NapoleonDeCheese Since: Oct, 2010
#3924: Apr 23rd 2015 at 9:25:47 AM

Superman never rises above this moment. He breaks military property for lulz and then leaves the film with everything he ever stood for utterly in tatters around the graveyard that was once a city.

Well, given this movie is apparently about people (the masses, Batman, even Luthor in his own even if misguided way) out to call him out on this, odds are it's because this is just one part of his character arc. It's like complaining about the state of Frodo's character at the end of Fellowship of the Ring; one can say that's a bad call or not, having the first movie not to be more self-contained in that regard, but I never got the impression we were supposed to take its resolution as more than the first step of the road for Clark.

TobiasDrake Queen of Good Things, Honest (Edited uphill both ways) Relationship Status: Arm chopping is not a love language!
Queen of Good Things, Honest
#3925: Apr 23rd 2015 at 9:27:37 AM

Well, given this movie is apparently about people (the masses, Batman, even Luthor in his own even if misguided way) out to call him out on this, odds are it's because this is just one part of his character arc. It's like complaining about the state of Frodo's character at the end of Fellowship of the Ring; one can say that's a bad call or not, having the first movie not to be more self-contained in that regard, but I never got the impression we were supposed to take its resolution as more than the first step of the road for Clark.
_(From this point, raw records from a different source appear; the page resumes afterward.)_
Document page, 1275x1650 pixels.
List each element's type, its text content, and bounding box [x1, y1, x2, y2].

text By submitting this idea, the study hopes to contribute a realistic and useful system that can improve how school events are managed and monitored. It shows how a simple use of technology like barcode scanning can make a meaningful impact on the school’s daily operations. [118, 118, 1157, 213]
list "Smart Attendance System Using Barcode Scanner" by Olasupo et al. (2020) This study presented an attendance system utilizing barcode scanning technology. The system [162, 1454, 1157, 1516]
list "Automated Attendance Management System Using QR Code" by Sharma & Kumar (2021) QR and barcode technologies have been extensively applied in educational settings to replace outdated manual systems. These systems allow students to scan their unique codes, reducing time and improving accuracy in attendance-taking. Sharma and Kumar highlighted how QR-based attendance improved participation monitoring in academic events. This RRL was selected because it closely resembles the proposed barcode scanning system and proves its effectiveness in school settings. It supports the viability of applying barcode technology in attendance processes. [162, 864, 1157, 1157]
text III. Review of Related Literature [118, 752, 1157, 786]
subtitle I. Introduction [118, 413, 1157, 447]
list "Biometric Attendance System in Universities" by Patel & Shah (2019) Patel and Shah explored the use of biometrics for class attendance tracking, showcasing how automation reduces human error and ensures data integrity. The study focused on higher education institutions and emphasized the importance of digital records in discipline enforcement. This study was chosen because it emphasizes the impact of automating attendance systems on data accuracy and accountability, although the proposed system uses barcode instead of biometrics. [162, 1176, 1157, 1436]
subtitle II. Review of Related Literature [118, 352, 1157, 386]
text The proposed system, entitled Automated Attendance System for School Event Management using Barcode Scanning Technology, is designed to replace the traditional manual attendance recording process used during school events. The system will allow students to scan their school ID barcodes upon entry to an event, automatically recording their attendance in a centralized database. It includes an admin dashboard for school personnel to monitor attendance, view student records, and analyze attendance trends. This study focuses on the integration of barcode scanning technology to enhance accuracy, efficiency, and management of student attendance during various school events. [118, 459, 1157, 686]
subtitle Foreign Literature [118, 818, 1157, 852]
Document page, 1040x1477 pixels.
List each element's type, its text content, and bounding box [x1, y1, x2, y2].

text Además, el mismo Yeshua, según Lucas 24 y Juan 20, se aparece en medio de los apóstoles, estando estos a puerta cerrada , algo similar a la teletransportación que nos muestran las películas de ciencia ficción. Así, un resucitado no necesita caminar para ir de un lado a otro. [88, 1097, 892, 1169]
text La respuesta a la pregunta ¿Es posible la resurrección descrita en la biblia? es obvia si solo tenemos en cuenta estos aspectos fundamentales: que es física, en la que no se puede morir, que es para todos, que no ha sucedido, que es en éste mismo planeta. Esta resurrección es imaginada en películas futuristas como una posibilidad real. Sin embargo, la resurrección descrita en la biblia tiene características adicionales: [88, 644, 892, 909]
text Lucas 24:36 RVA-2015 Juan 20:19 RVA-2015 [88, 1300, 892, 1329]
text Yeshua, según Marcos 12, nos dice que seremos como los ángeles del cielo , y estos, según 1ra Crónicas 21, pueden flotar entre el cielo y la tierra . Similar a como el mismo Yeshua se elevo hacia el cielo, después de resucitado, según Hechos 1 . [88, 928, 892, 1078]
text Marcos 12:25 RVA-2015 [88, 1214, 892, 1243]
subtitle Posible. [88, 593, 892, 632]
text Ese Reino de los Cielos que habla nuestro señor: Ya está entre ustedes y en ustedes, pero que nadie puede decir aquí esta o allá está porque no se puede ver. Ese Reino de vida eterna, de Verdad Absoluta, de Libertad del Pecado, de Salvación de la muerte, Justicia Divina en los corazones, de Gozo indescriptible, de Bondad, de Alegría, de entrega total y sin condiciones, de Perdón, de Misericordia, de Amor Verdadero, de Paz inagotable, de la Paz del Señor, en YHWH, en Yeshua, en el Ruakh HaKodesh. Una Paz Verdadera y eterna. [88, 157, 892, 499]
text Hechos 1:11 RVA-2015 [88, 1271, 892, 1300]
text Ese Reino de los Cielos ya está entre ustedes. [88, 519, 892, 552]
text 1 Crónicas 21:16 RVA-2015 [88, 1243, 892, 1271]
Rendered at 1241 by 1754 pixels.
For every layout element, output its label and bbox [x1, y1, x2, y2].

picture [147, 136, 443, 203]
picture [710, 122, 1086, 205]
Which doesn't matter when deliberating the tone and atmosphere of Man of Steel, specifically. Because future movies are not Man of Steel.

Sure, the Jedi came back and kicked the Empire's teeth in during Return of the Jedi, but that doesn't make Empire Strike Back any less of a dark and utterly crushing film, wherein the heroes more or less get the shit beat out of them for two hours and barely scrape by with their lives.